*** Excerpted text

Protests at Zimbabwe's hit list of journalists

Click to follow
The Independent Online

President Robert Mugabe's relentless persecution of irritants – political opponents, the judiciary, independent journalists – drew fresh howls of protest from around the world yesterday after the publication of a security service hit list. Basildon Peta, The Independent's correspondent in Harare, is identified as the top target.

Mr Peta, a 30-year-old black Zimbabwean, stayed away from his office in the capital yesterday and sought legal protection after colleagues alerted him to the presence there of two plain-clothes police officers.

Mr Peta, special projects editor of the Zimbabwe Financial Gazette, is the latest of many journalists to face pressure but seems to have been singled out for investigative work and for contributing to a British newspaper.

The privately-owned Standard newspaper, which published the list on Tuesday, quoted intelligence sources as saying Mr Peta and four other Zimbabwean journalists were under special surveillance. The paper said they would be "killed or harmed" before presidential elections expected next year.

Others listed were Geoff Nyarota, editor of the Zimbabwe Daily News, Iden Wetherell, editor of the Zimbabwe Independent, and two Standard journalists, the editor, Mark Chavunduka, and the news editor, Cornelius Nduna.

The Secretary of State for Information and Publicity, Jonathan Moyo, dismissed reports of the security service list of targeted journalists as "rubbish, written by lunatics writing rubbish". He added: "I do not comment on rubbish. I am not interested in talking about non-issues."

However, the report is being taken seriously by the Foreign Office in London. A spokesman said: "Britain unreservedly condemns all threats against the independent media.

"A free press is an essential part of any democracy."

The human rights organisation Amnesty International paid tribute to Mr Peta, who is secretary general of the Zimbabwe Union of Journalists, and other independent local journalists who show "real courage" because they are "in the frontline when human rights are being systematically abused and are therefore the first to suffer".

Journalists' organisations expressed alarm at the development. The Committee to Protect Journalists, based in New York, said it was "gravely concerned about reports of a government death list in Zimbabwe which includes journalists". The committee added: "While we are still investigating the existence of such a list, what is certain is that independent journalists in Zimbabwe are facing increasing harassment ranging from threats to arrest. In this environment we are extremely anxious about the safety of our colleague Basildon Peta, who is one of Zimbabwe's most respected journalists. That he has been summoned by the Harare police is ominous and cause for considerable concern."

******
*** Data extract

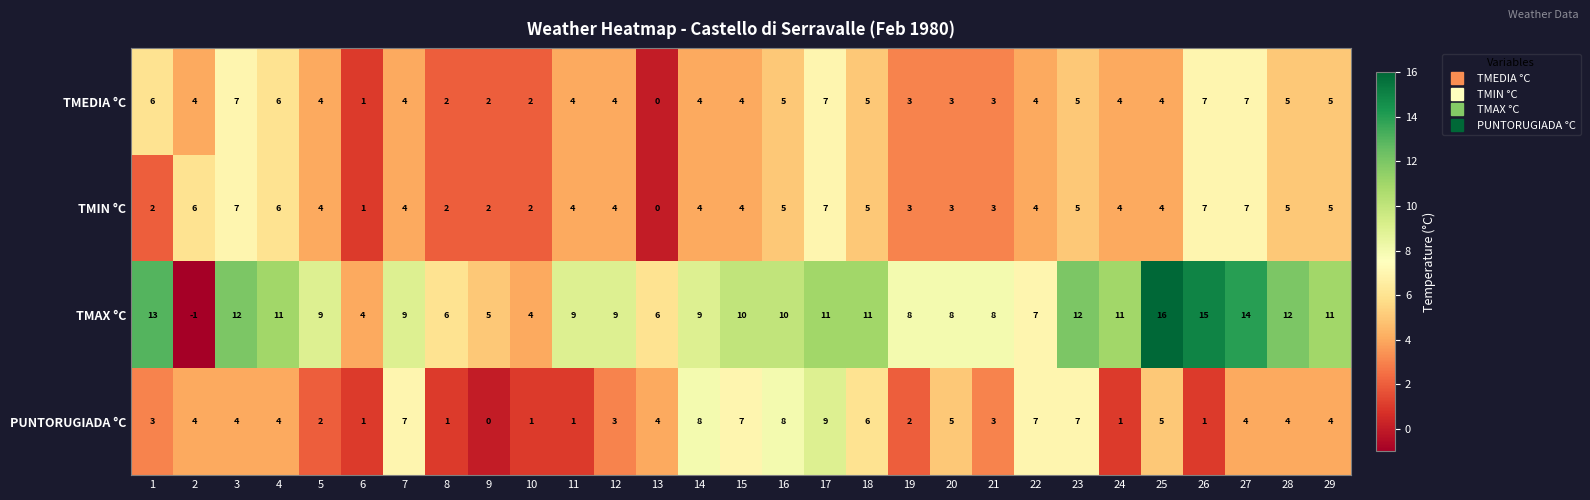

At how many categories does at least one series exceed 1?

29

******

» **Directions for this task**: Write the next portion of the article on Zimbabwe's list of targeted journalists, beginning after its final paragraph. The material stands apart from the article on Zimbabwe's list of targeted journalists.

» **Task response**:
Reporters Sans Frontières (RSF) also said it was "extremely concerned" at the existence of a hit list. "The paranoia of the government that sees every journalist as a potential spy, means every press professional runs a serious risk," said Robert Menard, the organisation's general secretary.

"It is unacceptable that the leaders of a country can threaten to physically assault journalists, who are only exercising their right to keep their fellow citizens informed," he added, pointing out that RSF considers Zimbabwe the most repressive country in southern Africa for press freedom.

The report on the alleged security service hit list marks the latest blow to justice and freedom in the former Rhodesia, where Mr Mugabe came to power in 1980 at the end of white rule and proceeded to crush or compromise all opposition for 20 years.

But in February last year, in a referendum, the country's 11 million people resoundingly – and unbelievably for the regime – rejected a range of constitutional amendments. This put wind in the sails of the nascent Movement for Democratic Change (MDC) which gained nearly half of all electable seats in parliamentary elections last June – despite a terrifying campaign of government-orchestrated farm invasions.

Outwitted by democracy, the 77-year-old Zimbabwean leader has turned to violence and intimidation as a means to keep himself – and those who owe him a debt – in power. Nine white farmers, killed by ruling-party militants, have been the most high-profile victims.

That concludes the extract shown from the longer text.